Well, finally got the camera back up and running. I just got my new Lereh Green Tree Python yesterday and decided to take some pics (in a few days I will take some pictures with the glass opened for best quality) of the GTP and my male BCI.

The GTP is yellow now, but will go through color shade changes through the rest of his life. Please notice the connecting line down his back which is an indicator that he should have a blue line down his back once he gets older which isn't too common, but isn't rare.

I showed you guys the male BCI a while ago, he hasn't grown as much as he should because I had trouble feeding him for a few weeks after Katrina (I don't feed live and our frozen rats died since our power was out for a few weeks, it was beyond my control). Please don't think of me badly for being unable to feed him, but there was really nothing I could do about it, but he is definitely back on track with eating now and has grown a good bit. Anyways, I took some pictures of him getting a soak/bath and one of him in his enclosure.

Sorry for the crappy picture taking, but I'm not too experienced.

Any comments/suggestions welcome.

Anyways, enjoy!


----------



## patriotsfan (Sep 6, 2005)




----------



## furious piranha (Mar 22, 2005)

nice snakes man...i really like the boa


----------



## psychofish (Jun 5, 2004)

sweet snakes


----------



## channafreak (Mar 27, 2004)

That green tree python is adorable. Great pickups man.

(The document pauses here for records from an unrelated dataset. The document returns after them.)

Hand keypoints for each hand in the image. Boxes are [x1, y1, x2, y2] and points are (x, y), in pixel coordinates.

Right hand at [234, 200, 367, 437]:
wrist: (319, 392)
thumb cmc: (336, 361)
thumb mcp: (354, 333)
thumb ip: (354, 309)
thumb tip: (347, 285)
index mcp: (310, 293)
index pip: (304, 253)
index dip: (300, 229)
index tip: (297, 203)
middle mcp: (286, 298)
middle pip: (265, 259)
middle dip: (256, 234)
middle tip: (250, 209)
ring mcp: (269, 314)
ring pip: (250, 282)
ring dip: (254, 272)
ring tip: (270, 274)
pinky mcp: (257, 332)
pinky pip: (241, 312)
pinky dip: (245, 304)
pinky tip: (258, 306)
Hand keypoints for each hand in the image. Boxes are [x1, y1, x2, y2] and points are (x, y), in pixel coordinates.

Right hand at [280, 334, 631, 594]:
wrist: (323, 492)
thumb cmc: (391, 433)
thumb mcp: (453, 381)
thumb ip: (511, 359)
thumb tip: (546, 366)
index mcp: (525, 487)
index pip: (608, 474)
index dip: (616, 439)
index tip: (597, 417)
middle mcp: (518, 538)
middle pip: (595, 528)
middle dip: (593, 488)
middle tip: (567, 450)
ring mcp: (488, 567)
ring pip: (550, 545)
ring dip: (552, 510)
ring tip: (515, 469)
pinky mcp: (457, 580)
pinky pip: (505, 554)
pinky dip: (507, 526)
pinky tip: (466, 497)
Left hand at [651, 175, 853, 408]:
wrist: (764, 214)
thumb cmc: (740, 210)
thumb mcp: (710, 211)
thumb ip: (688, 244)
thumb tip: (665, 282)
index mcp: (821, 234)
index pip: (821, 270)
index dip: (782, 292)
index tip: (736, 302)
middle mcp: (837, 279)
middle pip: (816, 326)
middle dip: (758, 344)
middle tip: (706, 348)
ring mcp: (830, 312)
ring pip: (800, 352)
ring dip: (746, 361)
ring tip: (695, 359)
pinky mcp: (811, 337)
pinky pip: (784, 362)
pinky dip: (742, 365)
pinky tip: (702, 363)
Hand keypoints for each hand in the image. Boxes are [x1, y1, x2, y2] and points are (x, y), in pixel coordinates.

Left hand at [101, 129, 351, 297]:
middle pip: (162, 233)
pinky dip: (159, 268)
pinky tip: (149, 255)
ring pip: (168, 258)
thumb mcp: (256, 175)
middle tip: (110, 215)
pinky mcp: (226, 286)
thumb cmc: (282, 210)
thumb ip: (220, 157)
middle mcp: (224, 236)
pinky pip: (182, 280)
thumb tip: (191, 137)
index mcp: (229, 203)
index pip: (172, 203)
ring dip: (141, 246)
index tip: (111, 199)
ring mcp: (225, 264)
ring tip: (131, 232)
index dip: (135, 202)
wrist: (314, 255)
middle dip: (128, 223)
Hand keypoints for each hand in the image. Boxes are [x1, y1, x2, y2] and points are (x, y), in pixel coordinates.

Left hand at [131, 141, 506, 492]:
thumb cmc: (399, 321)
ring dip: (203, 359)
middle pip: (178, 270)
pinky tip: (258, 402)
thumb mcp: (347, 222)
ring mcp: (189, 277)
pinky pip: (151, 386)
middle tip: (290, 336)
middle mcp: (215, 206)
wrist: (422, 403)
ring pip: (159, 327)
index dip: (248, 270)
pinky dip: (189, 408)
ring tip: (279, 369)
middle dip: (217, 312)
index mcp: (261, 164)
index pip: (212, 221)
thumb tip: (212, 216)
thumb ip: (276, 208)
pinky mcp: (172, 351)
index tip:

Enjoy them.


----------



## Feeder_Phish (Apr 15, 2005)

NICE







CHONDROS


----------



## huntx7 (Nov 13, 2004)

Thanks for the compliments... I think I'm in love with the chondro


----------



## Onion (Sep 20, 2005)

Beautiful snakes! 
It would be fun to have a snake, if i wasnt so affraid of them


----------



## furious piranha (Mar 22, 2005)

Onion said:


> Beautiful snakes!
> It would be fun to have a snake, if i wasnt so affraid of them


snakes are nice...u should just buy one if u think they r cool


----------